The cost of living in Australia has been steadily increasing over the past few years, and this trend has only continued into 2023. This has seen the costs of housing, food, transportation, and healthcare increase significantly, and has left many Australians finding it difficult to keep up. Coupled with the Reserve Bank of Australia’s recent decision to hand down the ninth-straight interest rate hike and lift the nation’s cash rate to 3.35%, there is now even more pressure on households that are already enduring a cost-of-living crisis, particularly those households with a mortgage.
With the rising cost of living, a compressed job market and interest rate rise uncertainty, businesses need to be prepared for the inevitable pay review conversation. This can be a difficult and daunting conversation, but it does not need to be. How you respond, anticipate, lead, or led by this, will be the greatest contributing factors to the outcome. Just because an employee asks, does not mean they get. However, be informed, be enabled and be considerate to what outcomes you are seeking.
Having the conversation and creating a positive and respectful outcome for all parties is the goal. To be able to do that well, there are 7 key steps to always being ready for the request “can I please catch up with you as I would like to discuss my salary.”

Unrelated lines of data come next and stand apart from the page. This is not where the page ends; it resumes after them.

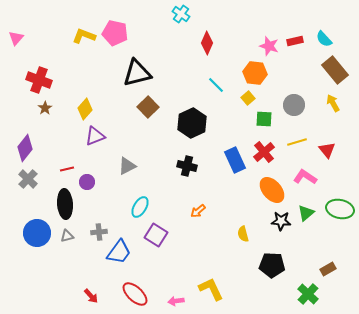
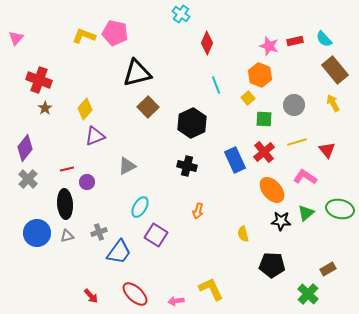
orange hexagon at (255, 73): moved 5 px right, 2 px down; rotated 15 degrees clockwise
cyan line at (216, 85): rotated 24 degrees clockwise
orange arrow at (198, 211): rotated 35 degrees counterclockwise
gray cross at (99, 232): rotated 14 degrees counterclockwise
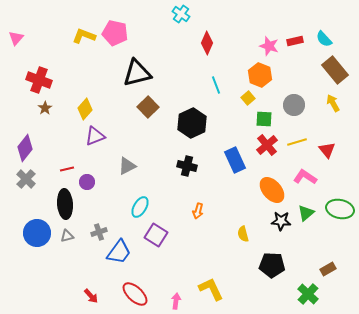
red cross at (264, 152): moved 3 px right, 7 px up
gray cross at (28, 179): moved 2 px left
pink arrow at (176, 301): rotated 105 degrees clockwise
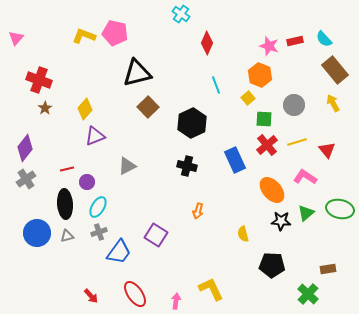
gray cross at (26, 179): rotated 12 degrees clockwise
cyan ellipse at (140, 207): moved 42 px left
brown rectangle at (328, 269): rotated 21 degrees clockwise
red ellipse at (135, 294): rotated 12 degrees clockwise
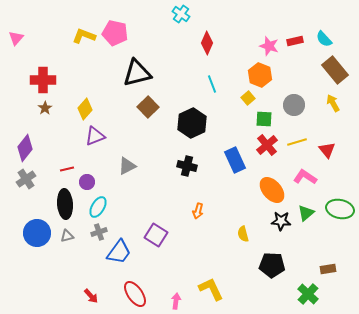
red cross at (39, 80): moved 4 px right; rotated 20 degrees counterclockwise
cyan line at (216, 85): moved 4 px left, 1 px up
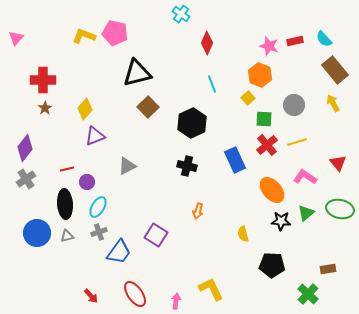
red triangle at (327, 150): moved 11 px right, 13 px down
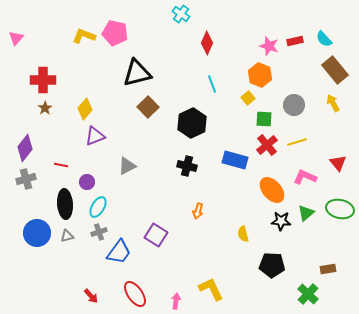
blue rectangle at (235, 160): rotated 50 degrees counterclockwise
red line at (67, 169): moved 6 px left, 4 px up; rotated 24 degrees clockwise
pink L-shape at (305, 177): rotated 10 degrees counterclockwise
gray cross at (26, 179): rotated 18 degrees clockwise
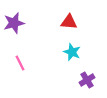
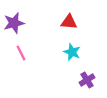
pink line: moved 1 px right, 10 px up
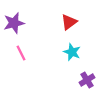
red triangle: rotated 42 degrees counterclockwise
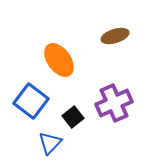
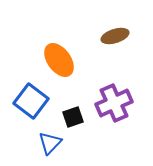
black square: rotated 20 degrees clockwise
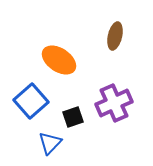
brown ellipse: rotated 60 degrees counterclockwise
orange ellipse: rotated 20 degrees counterclockwise
blue square: rotated 12 degrees clockwise
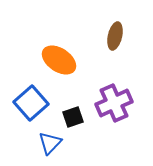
blue square: moved 2 px down
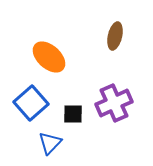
orange ellipse: moved 10 px left, 3 px up; rotated 8 degrees clockwise
black square: moved 3 px up; rotated 20 degrees clockwise
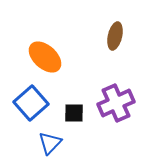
orange ellipse: moved 4 px left
purple cross: moved 2 px right
black square: moved 1 px right, 1 px up
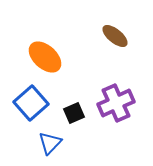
brown ellipse: rotated 64 degrees counterclockwise
black square: rotated 25 degrees counterclockwise
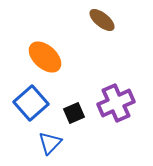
brown ellipse: moved 13 px left, 16 px up
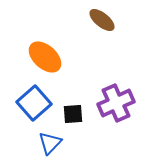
blue square: moved 3 px right
black square: moved 1 px left, 1 px down; rotated 20 degrees clockwise
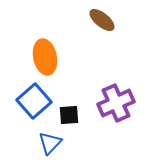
orange ellipse: rotated 36 degrees clockwise
blue square: moved 2 px up
black square: moved 4 px left, 1 px down
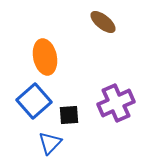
brown ellipse: moved 1 px right, 2 px down
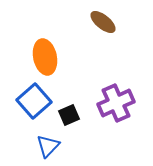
black square: rotated 20 degrees counterclockwise
blue triangle: moved 2 px left, 3 px down
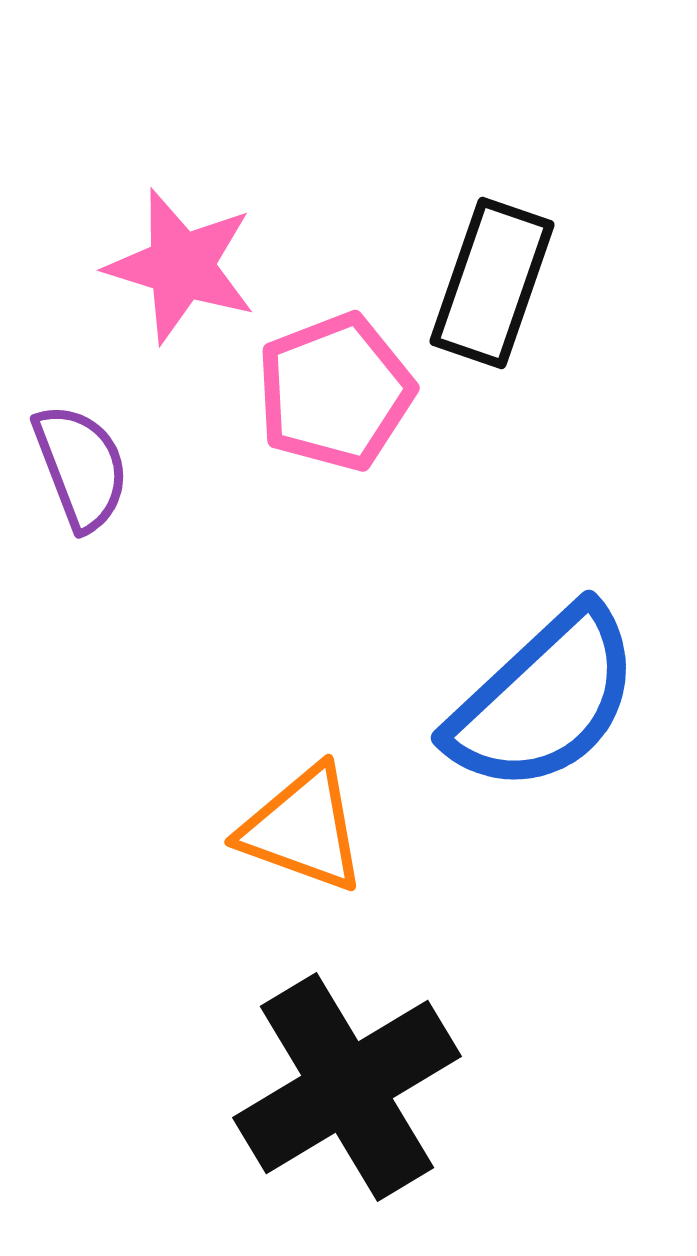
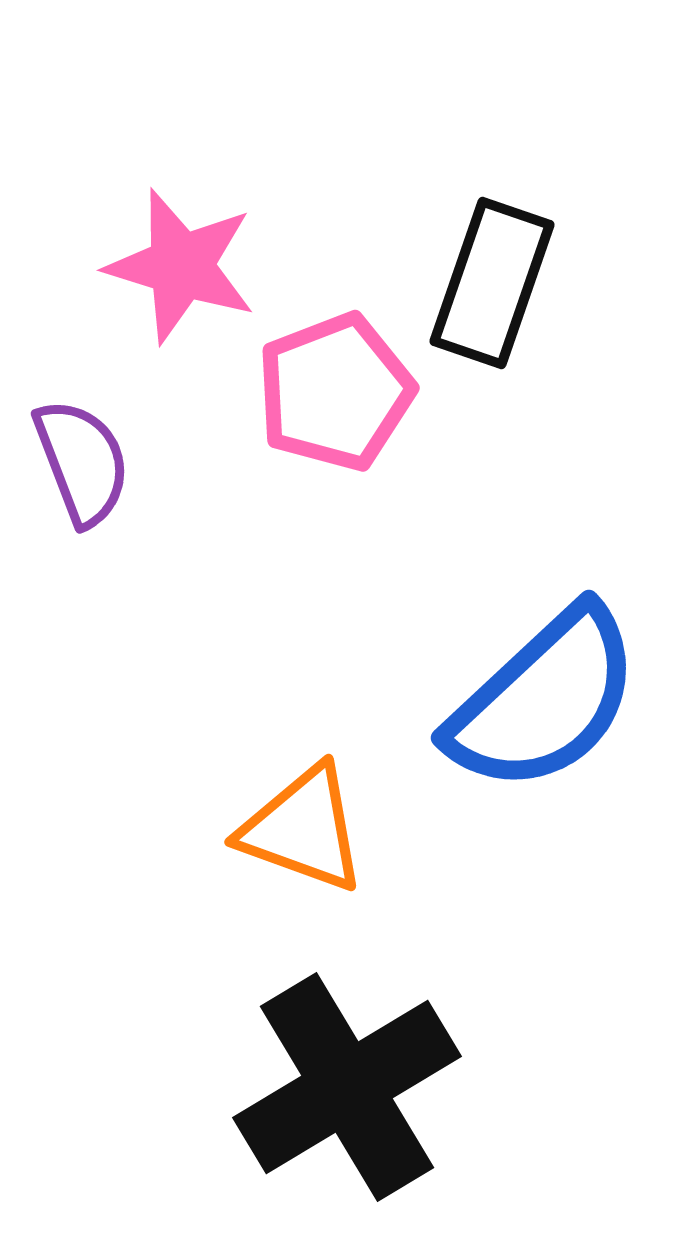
purple semicircle: moved 1 px right, 5 px up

1.Undertake salary budget forecasting
Salary budget forecasting is essential to help your organisation plan its finances more effectively and allocate resources accordingly. By forecasting salary budgets, your organisation can determine the potential costs of staffing levels and adjust with the intent to stay within budget, meaning that your organisation is better equipped to make informed decisions about workforce planning, including hiring, salary packages, promotions, and other employment related expenses (including development).
2. Review your remuneration structure: To be competitive in this compressed candidate market, it is vital that your organisation’s remuneration structure is in line with industry standards and your employees are fairly compensated for the work that they do.
3. Conduct market research and salary benchmarking: Gather data on industry standards for distinct positions in your company. This will help you determine a fair salary range for each role.
4. Evaluate employee performance: have a fair and transparent way of measuring your employee’s performance. Give them feedback, regularly, and help them understand how they are going and how this aligns with changes to salary.
5. Consider internal factors: Your organisation’s ability to pay, impact on culture and critical retention for business operations are all important considerations to help inform what you do.
6. What is your complete Employee Value Proposition (EVP) (both monetary and non-monetary) and how does it stack up: do you know what your EVP is? Often all the ‘trimmings’ in place, that employers are not obligated to do, are lost in the value equation. Not everyone is going to value what you provide equally, however, when you marry critical roles or hard to recruit roles against what is most important to them, it allows you to make fully informed decisions around any changes. Sometimes, an external pair of eyes can provide insight and clarity around what you could consider.
7. Have a mechanism for review: nothing in life, including business, is static. Make it part of your Talent strategy to periodically stress test your remuneration structure. Does it support your business strategy? Is it competitive? Does it meet the expectations of your workforce mix?
The reality is that you will be unlikely to meet every person’s ideal want, but can we meet what is fair. That is the question to be confident in your answer to and the only way to be confident, is to know your people and know the market.